— TASK BRIEF —
Can you repeat every one of these entries line for line, without changing anything?

Dataset entries:
* * *

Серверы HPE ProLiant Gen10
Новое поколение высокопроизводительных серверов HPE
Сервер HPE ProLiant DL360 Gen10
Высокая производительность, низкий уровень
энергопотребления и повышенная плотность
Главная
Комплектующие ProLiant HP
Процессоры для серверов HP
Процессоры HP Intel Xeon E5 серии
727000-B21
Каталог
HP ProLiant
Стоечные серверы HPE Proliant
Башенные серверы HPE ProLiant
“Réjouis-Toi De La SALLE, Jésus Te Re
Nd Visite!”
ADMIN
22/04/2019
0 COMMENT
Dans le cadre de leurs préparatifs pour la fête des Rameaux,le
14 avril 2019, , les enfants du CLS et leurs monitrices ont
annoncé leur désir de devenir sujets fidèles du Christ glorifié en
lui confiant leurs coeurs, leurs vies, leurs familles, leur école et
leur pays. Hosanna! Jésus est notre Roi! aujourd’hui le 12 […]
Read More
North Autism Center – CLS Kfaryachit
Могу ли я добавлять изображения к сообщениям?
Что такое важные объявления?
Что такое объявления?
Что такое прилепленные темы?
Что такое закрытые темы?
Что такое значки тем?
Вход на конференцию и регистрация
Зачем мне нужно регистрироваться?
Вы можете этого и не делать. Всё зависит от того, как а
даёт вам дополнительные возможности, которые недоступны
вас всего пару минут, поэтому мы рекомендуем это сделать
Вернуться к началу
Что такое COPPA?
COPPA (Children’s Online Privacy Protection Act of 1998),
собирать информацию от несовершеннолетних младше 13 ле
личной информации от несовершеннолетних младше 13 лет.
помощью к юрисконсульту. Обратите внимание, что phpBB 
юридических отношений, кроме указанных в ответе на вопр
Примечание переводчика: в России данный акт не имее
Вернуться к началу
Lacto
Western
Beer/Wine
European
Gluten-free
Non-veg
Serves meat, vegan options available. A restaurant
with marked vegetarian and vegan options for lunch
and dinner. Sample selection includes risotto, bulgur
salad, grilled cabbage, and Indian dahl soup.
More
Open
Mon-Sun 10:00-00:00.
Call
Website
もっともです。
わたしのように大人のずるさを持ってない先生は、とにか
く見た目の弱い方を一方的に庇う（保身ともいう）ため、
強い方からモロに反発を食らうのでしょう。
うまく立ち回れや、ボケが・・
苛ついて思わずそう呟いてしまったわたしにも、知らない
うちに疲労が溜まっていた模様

* * *

— TASK SOLUTION —
Серверы HPE ProLiant Gen10
Новое поколение высокопроизводительных серверов HPE
Сервер HPE ProLiant DL360 Gen10
Высокая производительность, низкий уровень
энергопотребления и повышенная плотность
Главная
Комплектующие ProLiant HP
Процессоры для серверов HP
Процессоры HP Intel Xeon E5 серии
727000-B21
Каталог
HP ProLiant
Стоечные серверы HPE Proliant
Башенные серверы HPE ProLiant
“Réjouis-Toi De La SALLE, Jésus Te Re
Nd Visite!”
ADMIN
22/04/2019
0 COMMENT
Dans le cadre de leurs préparatifs pour la fête des Rameaux,le
14 avril 2019, , les enfants du CLS et leurs monitrices ont
annoncé leur désir de devenir sujets fidèles du Christ glorifié en
lui confiant leurs coeurs, leurs vies, leurs familles, leur école et
leur pays. Hosanna! Jésus est notre Roi! aujourd’hui le 12 […]
Read More
North Autism Center – CLS Kfaryachit
Могу ли я добавлять изображения к сообщениям?
Что такое важные объявления?
Что такое объявления?
Что такое прилепленные темы?
Что такое закрытые темы?
Что такое значки тем?
Вход на конференцию и регистрация
Зачем мне нужно регистрироваться?
Вы можете этого и не делать. Всё зависит от того, как а
даёт вам дополнительные возможности, которые недоступны
вас всего пару минут, поэтому мы рекомендуем это сделать
Вернуться к началу
Что такое COPPA?
COPPA (Children’s Online Privacy Protection Act of 1998),
собирать информацию от несовершеннолетних младше 13 ле
личной информации от несовершеннолетних младше 13 лет.
помощью к юрисконсульту. Обратите внимание, что phpBB 
юридических отношений, кроме указанных в ответе на вопр
Примечание переводчика: в России данный акт не имее
Вернуться к началу
Lacto
Western
Beer/Wine
European
Gluten-free
Non-veg
Serves meat, vegan options available. A restaurant
with marked vegetarian and vegan options for lunch
and dinner. Sample selection includes risotto, bulgur
salad, grilled cabbage, and Indian dahl soup.
More
Open
Mon-Sun 10:00-00:00.
Call
Website
もっともです。
わたしのように大人のずるさを持ってない先生は、とにか
く見た目の弱い方を一方的に庇う（保身ともいう）ため、
強い方からモロに反発を食らうのでしょう。
うまく立ち回れや、ボケが・・
苛ついて思わずそう呟いてしまったわたしにも、知らない
うちに疲労が溜まっていた模様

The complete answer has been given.